[DATASET RECORDS — start]

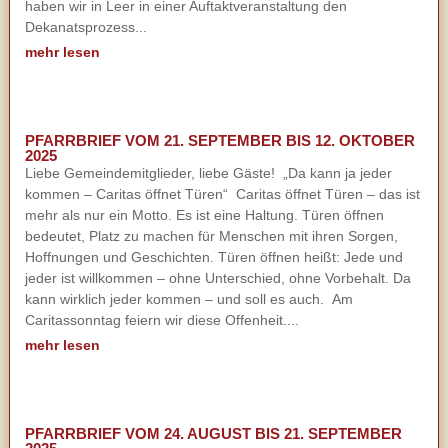
haben wir in Leer in einer Auftaktveranstaltung den
Dekanatsprozess...
mehr lesen
PFARRBRIEF VOM 21. SEPTEMBER BIS 12. OKTOBER
2025
Liebe Gemeindemitglieder, liebe Gäste! „Da kann ja jeder
kommen – Caritas öffnet Türen“ Caritas öffnet Türen – das ist
mehr als nur ein Motto. Es ist eine Haltung. Türen öffnen
bedeutet, Platz zu machen für Menschen mit ihren Sorgen,
Hoffnungen und Geschichten. Türen öffnen heißt: Jede und
jeder ist willkommen – ohne Unterschied, ohne Vorbehalt. Da
kann wirklich jeder kommen – und soll es auch. Am
Caritassonntag feiern wir diese Offenheit....
mehr lesen
PFARRBRIEF VOM 24. AUGUST BIS 21. SEPTEMBER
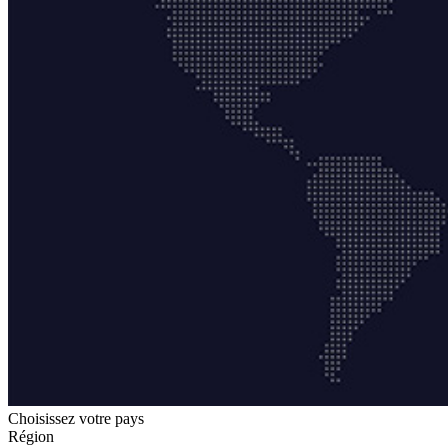
Choisissez votre pays
Région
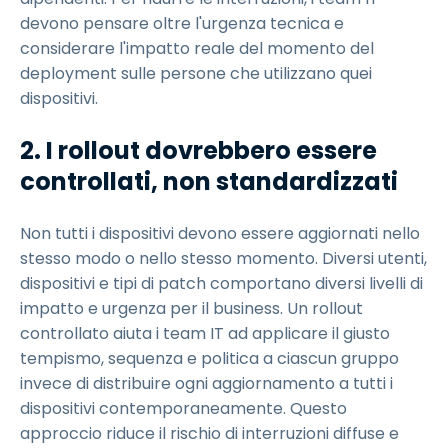
devono pensare oltre l'urgenza tecnica e
considerare l'impatto reale del momento del
deployment sulle persone che utilizzano quei
dispositivi.
2. I rollout dovrebbero essere
controllati, non standardizzati
Non tutti i dispositivi devono essere aggiornati nello
stesso modo o nello stesso momento. Diversi utenti,
dispositivi e tipi di patch comportano diversi livelli di
impatto e urgenza per il business. Un rollout
controllato aiuta i team IT ad applicare il giusto
tempismo, sequenza e politica a ciascun gruppo
invece di distribuire ogni aggiornamento a tutti i
dispositivi contemporaneamente. Questo
approccio riduce il rischio di interruzioni diffuse e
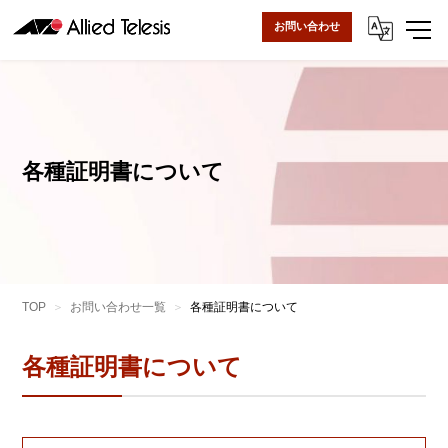
お問い合わせ
各種証明書について
TOP
お問い合わせ一覧
各種証明書について
各種証明書について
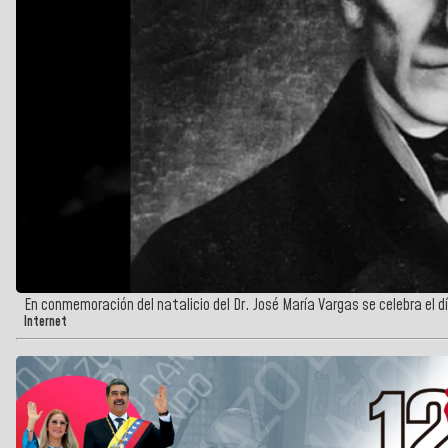
En conmemoración del natalicio del Dr. José María Vargas se celebra el d
Internet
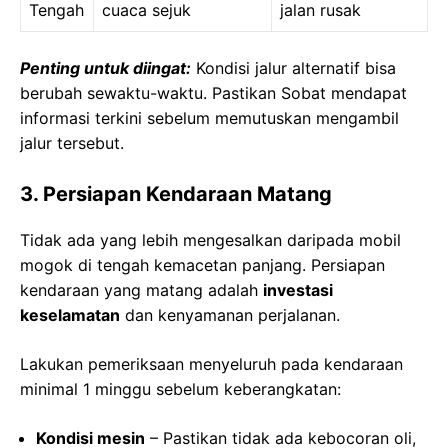
Tengah
cuaca sejuk
jalan rusak
Penting untuk diingat:
Kondisi jalur alternatif bisa
berubah sewaktu-waktu. Pastikan Sobat mendapat
informasi terkini sebelum memutuskan mengambil
jalur tersebut.
3. Persiapan Kendaraan Matang
Tidak ada yang lebih mengesalkan daripada mobil
mogok di tengah kemacetan panjang. Persiapan
kendaraan yang matang adalah
investasi
keselamatan
dan kenyamanan perjalanan.
Lakukan pemeriksaan menyeluruh pada kendaraan
minimal 1 minggu sebelum keberangkatan:
Kondisi mesin
– Pastikan tidak ada kebocoran oli,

[DATASET RECORDS — finish]

EXERCISE DETAILS – Keep the pictures out and print all the records exactly as they are.

FINISHED TASK –
haben wir in Leer in einer Auftaktveranstaltung den
Dekanatsprozess...
mehr lesen
PFARRBRIEF VOM 21. SEPTEMBER BIS 12. OKTOBER
2025
Liebe Gemeindemitglieder, liebe Gäste! „Da kann ja jeder
kommen – Caritas öffnet Türen“ Caritas öffnet Türen – das ist
mehr als nur ein Motto. Es ist eine Haltung. Türen öffnen
bedeutet, Platz zu machen für Menschen mit ihren Sorgen,
Hoffnungen und Geschichten. Türen öffnen heißt: Jede und
jeder ist willkommen – ohne Unterschied, ohne Vorbehalt. Da
kann wirklich jeder kommen – und soll es auch. Am
Caritassonntag feiern wir diese Offenheit....
mehr lesen
PFARRBRIEF VOM 24. AUGUST BIS 21. SEPTEMBER
Choisissez votre pays
Région
devono pensare oltre l'urgenza tecnica e
considerare l'impatto reale del momento del
deployment sulle persone che utilizzano quei
dispositivi.
2. I rollout dovrebbero essere
controllati, non standardizzati
Non tutti i dispositivi devono essere aggiornati nello
stesso modo o nello stesso momento. Diversi utenti,
dispositivi e tipi di patch comportano diversi livelli di
impatto e urgenza per il business. Un rollout
controllato aiuta i team IT ad applicare il giusto
tempismo, sequenza e politica a ciascun gruppo
invece di distribuire ogni aggiornamento a tutti i
dispositivi contemporaneamente. Questo
approccio riduce il rischio di interruzioni diffuse e
お問い合わせ
各種証明書について
TOP
お問い合わせ一覧
各種証明書について
各種証明書について
En conmemoración del natalicio del Dr. José María Vargas se celebra el d
Internet
Tengah
cuaca sejuk
jalan rusak
Penting untuk diingat:
Kondisi jalur alternatif bisa
berubah sewaktu-waktu. Pastikan Sobat mendapat
informasi terkini sebelum memutuskan mengambil
jalur tersebut.
3. Persiapan Kendaraan Matang
Tidak ada yang lebih mengesalkan daripada mobil
mogok di tengah kemacetan panjang. Persiapan
kendaraan yang matang adalah
investasi
keselamatan
dan kenyamanan perjalanan.
Lakukan pemeriksaan menyeluruh pada kendaraan
minimal 1 minggu sebelum keberangkatan:
Kondisi mesin
– Pastikan tidak ada kebocoran oli,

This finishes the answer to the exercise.